Ionic Conductive, Antidrying, and Flexible Organohydrogels Suitable for Pressure Sensors and Gas Sensors

Abstract

In recent years, hydrogels have become excellent optional materials for flexible sensors due to their high stretchability and biocompatibility. However, the instabilities of hydrogels including the tendency to dry out and the poor reusability seriously limit their applications. Herein, a double-network (DN) organohydrogel is derived by regulating the mechanical property, conductivity, and antidrying characteristic of the poly (acrylamide-co-acrylic acid) (P(AM-co-AA)) hydrogel.

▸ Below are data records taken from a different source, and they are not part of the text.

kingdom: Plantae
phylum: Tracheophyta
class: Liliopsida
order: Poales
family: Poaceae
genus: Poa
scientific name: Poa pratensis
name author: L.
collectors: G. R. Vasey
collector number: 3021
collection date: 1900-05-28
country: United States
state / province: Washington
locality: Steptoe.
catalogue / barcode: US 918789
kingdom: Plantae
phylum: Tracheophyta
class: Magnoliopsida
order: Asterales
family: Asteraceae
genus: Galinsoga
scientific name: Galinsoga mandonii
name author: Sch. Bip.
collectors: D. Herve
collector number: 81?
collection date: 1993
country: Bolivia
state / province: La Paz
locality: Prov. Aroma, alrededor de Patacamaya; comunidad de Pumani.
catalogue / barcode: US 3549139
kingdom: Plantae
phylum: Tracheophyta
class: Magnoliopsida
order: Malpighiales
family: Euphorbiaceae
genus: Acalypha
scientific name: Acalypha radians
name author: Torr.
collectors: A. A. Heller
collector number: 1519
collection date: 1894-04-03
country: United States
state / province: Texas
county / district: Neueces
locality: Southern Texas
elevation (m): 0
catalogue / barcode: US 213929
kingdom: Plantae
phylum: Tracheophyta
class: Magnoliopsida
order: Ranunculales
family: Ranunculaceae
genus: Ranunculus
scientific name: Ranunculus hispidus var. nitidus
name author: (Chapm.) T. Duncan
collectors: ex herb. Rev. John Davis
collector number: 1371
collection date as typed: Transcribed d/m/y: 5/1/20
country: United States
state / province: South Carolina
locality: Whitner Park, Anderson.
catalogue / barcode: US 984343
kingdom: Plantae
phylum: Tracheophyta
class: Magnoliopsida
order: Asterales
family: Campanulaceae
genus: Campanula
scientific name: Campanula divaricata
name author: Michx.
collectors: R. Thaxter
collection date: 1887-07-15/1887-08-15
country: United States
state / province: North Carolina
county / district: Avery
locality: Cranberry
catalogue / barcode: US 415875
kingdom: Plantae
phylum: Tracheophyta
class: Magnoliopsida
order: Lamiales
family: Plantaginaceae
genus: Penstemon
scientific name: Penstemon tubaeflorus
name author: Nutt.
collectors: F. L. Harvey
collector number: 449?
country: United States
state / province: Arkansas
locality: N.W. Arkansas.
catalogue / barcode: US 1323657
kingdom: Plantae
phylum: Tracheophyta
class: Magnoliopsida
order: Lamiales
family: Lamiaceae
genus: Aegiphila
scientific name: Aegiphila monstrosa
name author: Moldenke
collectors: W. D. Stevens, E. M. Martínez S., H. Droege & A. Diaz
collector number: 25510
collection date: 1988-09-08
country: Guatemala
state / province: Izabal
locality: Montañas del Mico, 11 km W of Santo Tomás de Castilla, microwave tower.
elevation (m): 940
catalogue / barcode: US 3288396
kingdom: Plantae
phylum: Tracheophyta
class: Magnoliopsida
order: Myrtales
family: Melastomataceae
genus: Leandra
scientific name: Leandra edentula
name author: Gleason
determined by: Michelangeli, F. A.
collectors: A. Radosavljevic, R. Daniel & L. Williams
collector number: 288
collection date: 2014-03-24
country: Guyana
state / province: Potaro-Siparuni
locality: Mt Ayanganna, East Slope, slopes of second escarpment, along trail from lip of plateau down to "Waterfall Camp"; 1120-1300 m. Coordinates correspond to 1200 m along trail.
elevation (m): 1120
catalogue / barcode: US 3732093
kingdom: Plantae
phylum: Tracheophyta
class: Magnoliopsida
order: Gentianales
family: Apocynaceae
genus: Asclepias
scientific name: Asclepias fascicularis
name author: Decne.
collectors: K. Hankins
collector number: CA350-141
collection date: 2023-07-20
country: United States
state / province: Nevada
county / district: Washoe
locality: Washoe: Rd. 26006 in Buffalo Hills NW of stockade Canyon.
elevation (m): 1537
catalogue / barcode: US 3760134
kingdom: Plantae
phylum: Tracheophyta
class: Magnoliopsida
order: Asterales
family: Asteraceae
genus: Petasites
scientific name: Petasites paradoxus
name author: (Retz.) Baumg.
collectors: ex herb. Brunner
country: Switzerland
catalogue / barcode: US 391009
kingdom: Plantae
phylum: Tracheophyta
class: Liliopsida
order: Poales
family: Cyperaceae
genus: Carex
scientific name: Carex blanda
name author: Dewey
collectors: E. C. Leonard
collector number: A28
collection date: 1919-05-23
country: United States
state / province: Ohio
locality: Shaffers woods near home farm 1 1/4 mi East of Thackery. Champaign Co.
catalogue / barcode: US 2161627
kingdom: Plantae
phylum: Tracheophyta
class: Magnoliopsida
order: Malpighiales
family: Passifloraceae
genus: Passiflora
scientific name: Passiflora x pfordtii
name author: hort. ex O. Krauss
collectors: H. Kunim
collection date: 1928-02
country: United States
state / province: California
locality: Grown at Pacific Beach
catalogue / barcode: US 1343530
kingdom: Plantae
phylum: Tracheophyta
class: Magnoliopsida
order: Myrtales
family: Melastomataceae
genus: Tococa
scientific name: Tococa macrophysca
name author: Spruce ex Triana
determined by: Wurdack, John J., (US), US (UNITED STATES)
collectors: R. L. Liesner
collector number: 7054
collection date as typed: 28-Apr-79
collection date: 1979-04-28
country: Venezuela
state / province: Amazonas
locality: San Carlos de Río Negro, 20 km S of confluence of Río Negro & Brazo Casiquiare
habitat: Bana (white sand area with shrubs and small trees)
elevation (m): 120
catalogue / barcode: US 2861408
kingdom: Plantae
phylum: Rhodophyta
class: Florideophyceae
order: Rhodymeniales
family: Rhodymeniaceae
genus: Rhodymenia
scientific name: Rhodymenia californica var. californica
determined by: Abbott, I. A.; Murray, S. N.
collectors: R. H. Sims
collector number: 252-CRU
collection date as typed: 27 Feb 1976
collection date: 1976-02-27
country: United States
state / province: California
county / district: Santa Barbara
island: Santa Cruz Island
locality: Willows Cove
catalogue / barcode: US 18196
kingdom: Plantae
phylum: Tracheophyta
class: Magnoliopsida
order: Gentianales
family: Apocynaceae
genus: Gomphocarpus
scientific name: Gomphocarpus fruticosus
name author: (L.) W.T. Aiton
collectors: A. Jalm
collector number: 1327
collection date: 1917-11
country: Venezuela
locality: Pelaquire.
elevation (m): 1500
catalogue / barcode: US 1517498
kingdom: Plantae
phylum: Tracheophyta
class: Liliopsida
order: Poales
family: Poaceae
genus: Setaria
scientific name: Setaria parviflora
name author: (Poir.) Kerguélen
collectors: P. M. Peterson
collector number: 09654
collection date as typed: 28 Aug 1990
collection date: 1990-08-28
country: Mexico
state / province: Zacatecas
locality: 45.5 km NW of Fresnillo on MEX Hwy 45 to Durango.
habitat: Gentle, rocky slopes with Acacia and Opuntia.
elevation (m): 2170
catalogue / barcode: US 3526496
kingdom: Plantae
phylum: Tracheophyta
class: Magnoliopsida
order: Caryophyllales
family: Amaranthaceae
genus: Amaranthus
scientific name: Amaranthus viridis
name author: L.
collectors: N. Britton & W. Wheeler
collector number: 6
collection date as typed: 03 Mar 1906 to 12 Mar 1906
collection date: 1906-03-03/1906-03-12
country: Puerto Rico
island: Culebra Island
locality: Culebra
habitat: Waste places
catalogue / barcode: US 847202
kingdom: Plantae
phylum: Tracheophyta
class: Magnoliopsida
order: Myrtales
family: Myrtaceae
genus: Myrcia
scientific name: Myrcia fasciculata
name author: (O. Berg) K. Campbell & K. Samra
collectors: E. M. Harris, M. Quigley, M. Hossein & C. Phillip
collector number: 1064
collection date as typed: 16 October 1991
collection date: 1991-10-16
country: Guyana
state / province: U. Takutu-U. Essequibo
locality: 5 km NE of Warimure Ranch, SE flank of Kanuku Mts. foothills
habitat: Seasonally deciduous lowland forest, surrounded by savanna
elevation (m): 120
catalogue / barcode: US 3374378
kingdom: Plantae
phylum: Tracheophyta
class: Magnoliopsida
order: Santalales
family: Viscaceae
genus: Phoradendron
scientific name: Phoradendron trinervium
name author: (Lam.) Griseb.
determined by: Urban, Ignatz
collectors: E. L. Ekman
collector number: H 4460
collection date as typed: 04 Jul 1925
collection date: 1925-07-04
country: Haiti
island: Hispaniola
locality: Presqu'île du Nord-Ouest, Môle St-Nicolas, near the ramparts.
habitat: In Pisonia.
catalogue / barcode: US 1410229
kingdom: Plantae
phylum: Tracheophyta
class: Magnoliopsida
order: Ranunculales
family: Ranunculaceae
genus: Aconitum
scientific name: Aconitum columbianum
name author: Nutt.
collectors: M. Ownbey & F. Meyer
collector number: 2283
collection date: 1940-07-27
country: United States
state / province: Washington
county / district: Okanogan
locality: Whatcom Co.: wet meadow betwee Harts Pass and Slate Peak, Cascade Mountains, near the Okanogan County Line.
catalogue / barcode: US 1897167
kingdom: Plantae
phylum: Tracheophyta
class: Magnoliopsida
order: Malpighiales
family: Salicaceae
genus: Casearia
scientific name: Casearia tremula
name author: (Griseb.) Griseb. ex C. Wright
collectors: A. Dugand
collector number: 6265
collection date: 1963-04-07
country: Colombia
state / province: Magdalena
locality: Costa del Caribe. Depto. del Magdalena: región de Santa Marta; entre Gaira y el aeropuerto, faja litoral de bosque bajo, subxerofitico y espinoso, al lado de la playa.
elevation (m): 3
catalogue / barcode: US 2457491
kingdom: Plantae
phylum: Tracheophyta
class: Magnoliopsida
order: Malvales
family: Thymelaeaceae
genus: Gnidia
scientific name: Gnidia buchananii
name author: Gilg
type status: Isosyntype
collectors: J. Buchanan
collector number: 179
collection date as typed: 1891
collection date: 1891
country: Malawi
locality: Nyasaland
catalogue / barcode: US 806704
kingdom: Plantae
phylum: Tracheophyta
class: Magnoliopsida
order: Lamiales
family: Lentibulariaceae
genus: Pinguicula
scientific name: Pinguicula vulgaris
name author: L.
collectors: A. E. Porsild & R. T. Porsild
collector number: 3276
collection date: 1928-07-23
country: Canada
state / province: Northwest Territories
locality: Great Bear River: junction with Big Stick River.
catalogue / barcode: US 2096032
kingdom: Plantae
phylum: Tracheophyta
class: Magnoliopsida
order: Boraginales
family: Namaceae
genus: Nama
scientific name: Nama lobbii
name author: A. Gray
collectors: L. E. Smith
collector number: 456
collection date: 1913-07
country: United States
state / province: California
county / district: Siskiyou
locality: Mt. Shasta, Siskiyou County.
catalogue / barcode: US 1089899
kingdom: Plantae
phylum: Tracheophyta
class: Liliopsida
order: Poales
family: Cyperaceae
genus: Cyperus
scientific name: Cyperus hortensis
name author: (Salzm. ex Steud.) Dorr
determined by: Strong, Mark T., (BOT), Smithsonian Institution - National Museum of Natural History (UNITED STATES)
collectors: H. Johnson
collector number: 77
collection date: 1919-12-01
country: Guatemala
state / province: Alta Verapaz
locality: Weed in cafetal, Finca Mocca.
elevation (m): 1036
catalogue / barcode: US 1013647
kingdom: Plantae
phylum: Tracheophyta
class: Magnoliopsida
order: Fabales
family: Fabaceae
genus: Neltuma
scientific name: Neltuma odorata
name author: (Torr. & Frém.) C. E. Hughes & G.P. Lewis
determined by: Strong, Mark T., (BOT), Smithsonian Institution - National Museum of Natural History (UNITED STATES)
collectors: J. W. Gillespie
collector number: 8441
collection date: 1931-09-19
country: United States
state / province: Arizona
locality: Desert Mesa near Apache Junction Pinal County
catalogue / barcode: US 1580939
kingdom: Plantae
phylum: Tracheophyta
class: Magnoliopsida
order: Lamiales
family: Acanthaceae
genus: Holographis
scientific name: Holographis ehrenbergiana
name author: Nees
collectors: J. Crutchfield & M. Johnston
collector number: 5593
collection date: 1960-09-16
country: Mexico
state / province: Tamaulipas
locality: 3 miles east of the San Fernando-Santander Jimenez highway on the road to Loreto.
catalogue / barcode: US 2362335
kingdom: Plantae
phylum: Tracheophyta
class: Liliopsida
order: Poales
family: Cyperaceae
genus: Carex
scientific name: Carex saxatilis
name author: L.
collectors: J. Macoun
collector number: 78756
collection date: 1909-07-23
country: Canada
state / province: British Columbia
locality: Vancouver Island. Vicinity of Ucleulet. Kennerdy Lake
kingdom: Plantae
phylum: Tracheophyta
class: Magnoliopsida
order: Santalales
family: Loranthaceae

Specifically, the ionic coordination (CO2LFeIII) is imported as the secondary cross-link to strengthen the mechanical property, and LiCl in ethylene glycol (EG) solution enhances the conductivity and antidrying characteristics simultaneously. Benefiting from these improvements of material characteristics, the iontronic pressure sensor assembled from the DN organohydrogel demonstrates excellent performances such as a high sensitivity, fast response/recovery characteristic at different frequencies, and remarkable fatigue resistance. These properties also enable physiological signal detections in diverse scenarios. At the same time, with the help of abundant functional groups in the double network and solvent, the organohydrogel exhibits practical NH3 sensing performances including high response, strong gas selectivity, and excellent long-term stability, paving the way toward broader multiscene applications of hydrogels.